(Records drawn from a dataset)
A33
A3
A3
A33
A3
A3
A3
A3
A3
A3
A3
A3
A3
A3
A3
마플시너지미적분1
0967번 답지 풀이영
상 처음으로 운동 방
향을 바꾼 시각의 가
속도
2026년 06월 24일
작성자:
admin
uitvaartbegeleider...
==
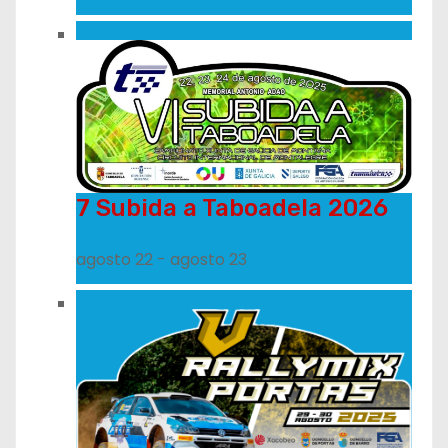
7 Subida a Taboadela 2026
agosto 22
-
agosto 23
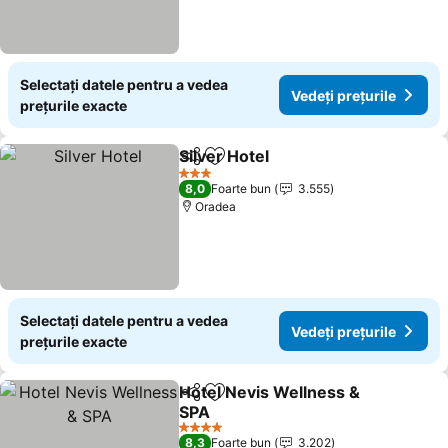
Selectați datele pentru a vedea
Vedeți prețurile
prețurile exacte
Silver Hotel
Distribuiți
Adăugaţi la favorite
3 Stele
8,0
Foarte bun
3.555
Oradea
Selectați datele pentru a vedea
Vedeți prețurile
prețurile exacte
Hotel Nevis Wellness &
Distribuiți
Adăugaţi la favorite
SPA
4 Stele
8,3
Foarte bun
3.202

### ABOUT THIS EXERCISE
From the data above, output exactly the lines between the one containing "상 처음으로 운동 방" and the one containing "uitvaartbegeleider...", counting both of them.

### RESPONSE TO THE TASK
상 처음으로 운동 방
향을 바꾼 시각의 가
속도
2026년 06월 24일
작성자:
admin
uitvaartbegeleider...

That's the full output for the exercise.